» **Task**
Make an exact copy of the records, and keep the pictures out of it.

%%

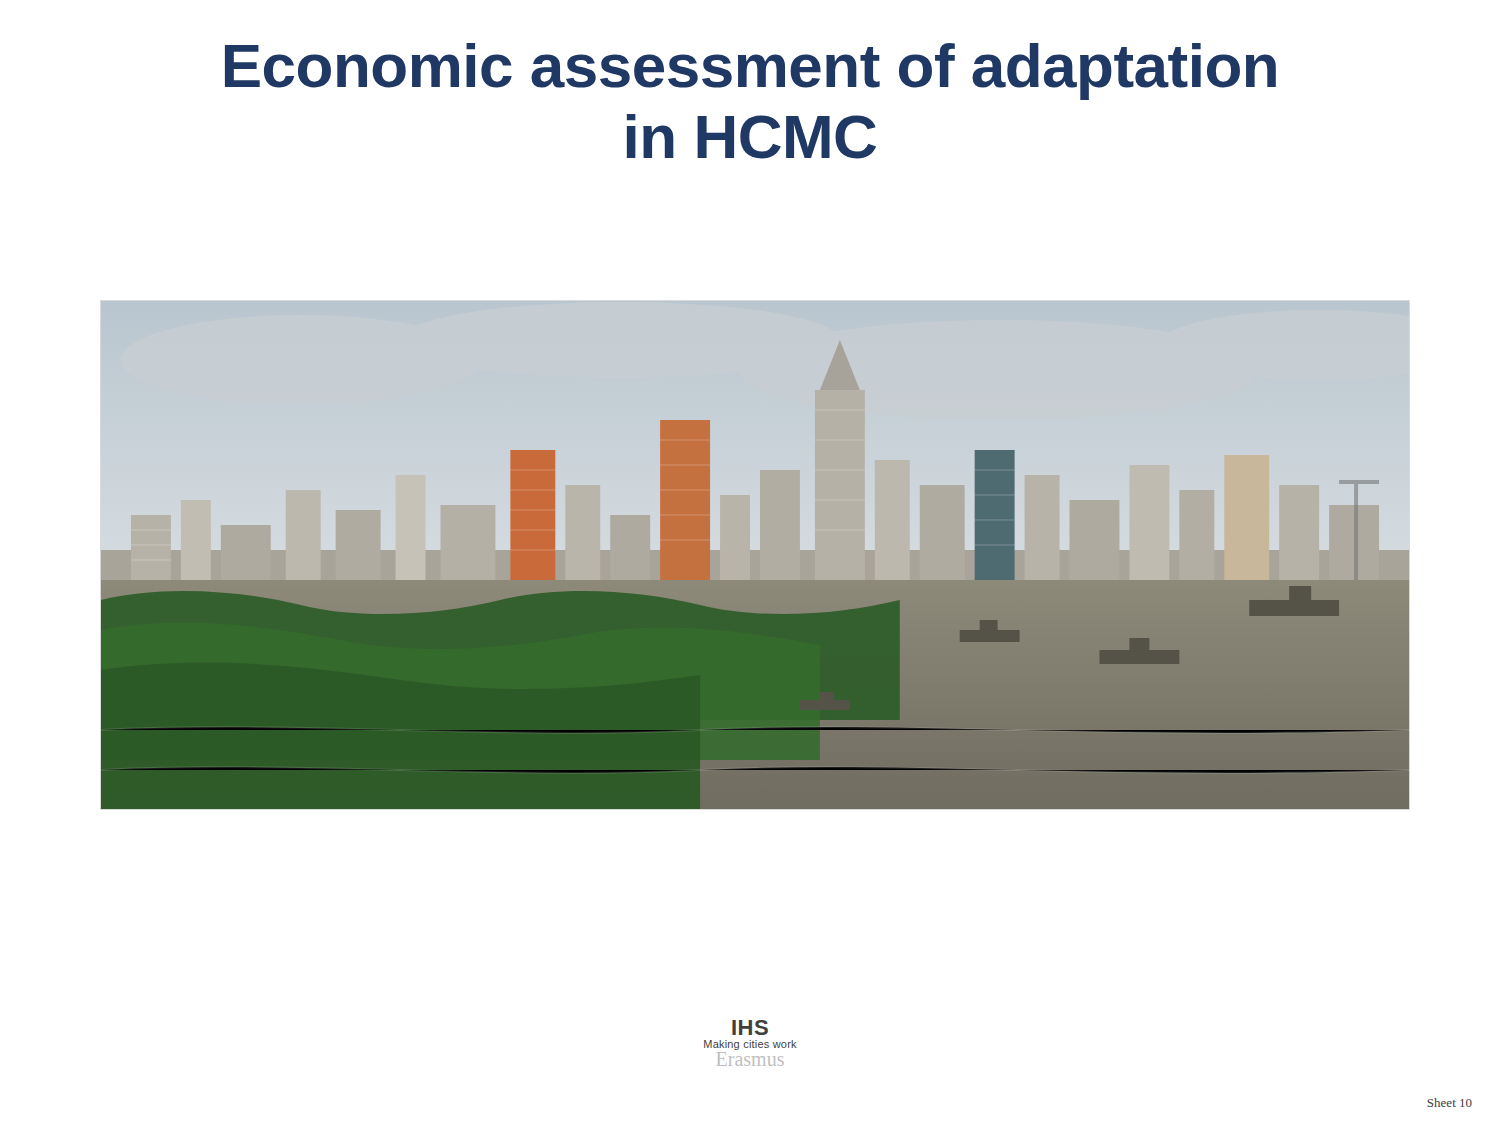Economic assessment of adaptation
in HCMC
IHS
Making cities work
Erasmus
Sheet 10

%%

» **Problem solution**
Economic assessment of adaptation
in HCMC
IHS
Making cities work
Erasmus
Sheet 10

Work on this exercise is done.